All six are value objects: compare with ==, safe to hash, safe to share between threads.

from velocity import FedAvg, FedProx, FedMedian, TrimmedMean, Krum, MultiKrum

FedAvg() == FedAvg()                  # True
FedProx(mu=0.01) != FedProx(mu=0.1)   # True

`FedAvg`¶

Weighted average by local sample count — the McMahan et al. (2017) baseline.

w_{t+1} = Σ_k (n_k / n) · w_{t+1}^k

Use when clients are IID and trusted. Fast, stable, easy to reason about.

from velocity import VelocityServer, FedAvg
server = VelocityServer(model_id=..., dataset=..., strategy=FedAvg())

`FedProx`¶

FedAvg-style aggregation with a proximal term that penalizes local updates for drifting too far from the global model. From Li et al. (2020).

minimize over w:   F_k(w) + (μ/2) · ‖w - w_t‖²

Use when clients are heterogeneous — differing data distributions, compute budgets, or local epoch counts. The proximal term μ dampens client drift.

Field	Default	Effect
`mu`	`0.01`	Higher → more conservative updates, slower convergence, better stability on non-IID data.

from velocity import VelocityServer, FedProx
server = VelocityServer(model_id=..., dataset=..., strategy=FedProx(mu=0.05))

`FedMedian`¶

Coordinate-wise median of client updates. From Yin et al. (2018).

w_{t+1}[i] = median( w_{t+1}^k[i]  for k = 1..K )

Use when you cannot trust every client. Robust against up to ⌊K/2⌋ Byzantine updates — a poisoned client cannot shift the median, only extend its tail.

from velocity import VelocityServer, FedMedian
server = VelocityServer(model_id=..., dataset=..., strategy=FedMedian())

Pair with attack simulation — FedMedian is the natural companion to the attacks catalog. Run the same experiment with FedAvg and FedMedian, then compare global_loss trajectories to see resilience in action.

`TrimmedMean`¶

Coordinate-wise mean after dropping the k smallest and k largest values. From Yin et al. (2018, arXiv:1803.01498).

For each coordinate i:
  s = sort( w_{t+1}^k[i]  for k = 1..K )
  w_{t+1}[i] = mean( s[k : K-k] )

Use when you want a Byzantine-robust aggregator that is cheaper than FedMedian for small k and dimension-independent. Tunes the trim budget directly: k=0 is the uniform mean, k=⌊(n-1)/2⌋ reduces to the (odd-n) median.

Field	Constraint	Effect
`k`	`0 ≤ k`, `2k < n`	Per-coordinate Byzantine tolerance. Raises if the round has fewer than `2k + 1` clients.
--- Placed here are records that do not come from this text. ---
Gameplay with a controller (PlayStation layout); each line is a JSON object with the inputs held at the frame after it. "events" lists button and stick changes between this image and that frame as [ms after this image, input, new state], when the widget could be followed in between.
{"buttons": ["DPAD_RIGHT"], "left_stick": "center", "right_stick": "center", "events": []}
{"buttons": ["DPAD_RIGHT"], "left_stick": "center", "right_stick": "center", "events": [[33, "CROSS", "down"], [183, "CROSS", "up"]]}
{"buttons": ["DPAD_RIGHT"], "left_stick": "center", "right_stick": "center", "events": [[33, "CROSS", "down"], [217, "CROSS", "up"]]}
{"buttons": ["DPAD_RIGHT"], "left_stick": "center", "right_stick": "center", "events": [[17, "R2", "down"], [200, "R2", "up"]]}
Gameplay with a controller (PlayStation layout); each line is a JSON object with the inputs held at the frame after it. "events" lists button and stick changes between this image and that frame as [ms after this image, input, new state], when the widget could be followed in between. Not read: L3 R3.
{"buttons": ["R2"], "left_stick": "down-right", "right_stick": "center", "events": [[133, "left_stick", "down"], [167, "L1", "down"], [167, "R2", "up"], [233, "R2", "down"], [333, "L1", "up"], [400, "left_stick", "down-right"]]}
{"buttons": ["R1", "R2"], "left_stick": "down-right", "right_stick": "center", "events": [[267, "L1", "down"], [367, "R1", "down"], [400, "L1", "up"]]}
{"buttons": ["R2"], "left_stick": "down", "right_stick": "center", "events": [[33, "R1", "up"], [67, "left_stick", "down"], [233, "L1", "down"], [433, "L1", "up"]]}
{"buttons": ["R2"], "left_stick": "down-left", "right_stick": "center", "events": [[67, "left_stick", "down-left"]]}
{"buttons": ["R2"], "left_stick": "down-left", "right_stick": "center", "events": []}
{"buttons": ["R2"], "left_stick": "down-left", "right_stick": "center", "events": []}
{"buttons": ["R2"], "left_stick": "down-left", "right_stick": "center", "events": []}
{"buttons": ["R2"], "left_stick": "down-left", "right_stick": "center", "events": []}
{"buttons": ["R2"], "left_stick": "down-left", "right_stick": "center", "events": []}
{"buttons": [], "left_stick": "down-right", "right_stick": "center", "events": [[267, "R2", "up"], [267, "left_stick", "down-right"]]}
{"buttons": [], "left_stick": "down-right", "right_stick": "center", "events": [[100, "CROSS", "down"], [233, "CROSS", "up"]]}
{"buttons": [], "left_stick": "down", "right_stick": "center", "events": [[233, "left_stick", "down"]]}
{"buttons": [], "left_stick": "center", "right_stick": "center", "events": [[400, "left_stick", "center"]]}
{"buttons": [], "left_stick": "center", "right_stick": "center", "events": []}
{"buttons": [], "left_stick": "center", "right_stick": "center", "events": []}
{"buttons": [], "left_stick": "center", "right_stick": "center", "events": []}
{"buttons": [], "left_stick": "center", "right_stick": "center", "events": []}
from velocity import VelocityServer, TrimmedMean
server = VelocityServer(model_id=..., dataset=..., strategy=TrimmedMean(k=1))
# Tolerates 1 Byzantine client per coordinate; needs at least 3 clients per round.

Why uniform, not sample-weighted — same reason as MultiKrum: a Byzantine client can lie about num_samples to pull the mean in a weighted average. TrimmedMean discards num_samples deliberately; pinned by test_trimmed_mean_k0_is_uniform_mean.

Per-coordinate robustness, not per-client. Different coordinates trim different client subsets — there is no single "selected" client list. RoundSummary.selected_client_ids therefore returns every participating client (same convention as FedMedian).

`Krum`¶

Select the single client whose update looks most like its n − f − 2 nearest neighbours, by squared Euclidean distance. From Blanchard et al. (2017).

score(i) = Σ_{j ∈ N_i} ‖w_i - w_j‖²     where N_i = the (n-f-2) closest clients
w_{t+1}  = w_{argmin_i score(i)}

Use when you assume up to f of the n clients are Byzantine and you want a provably-bounded winner rather than a blended average.

Field	Constraint	Effect
`f`	`n ≥ 2f + 3`	Byzantine-tolerance bound. Raises if the round has fewer than `2f + 3` clients.

from velocity import VelocityServer, Krum
server = VelocityServer(model_id=..., dataset=..., strategy=Krum(f=2))
# Needs at least 2*2 + 3 = 7 clients per round.

The round summary exposes the winner's index so you can audit selections:

summaries = server.run(min_clients=7, rounds=1)
summaries[0]["selected_client_ids"]   # e.g. [3]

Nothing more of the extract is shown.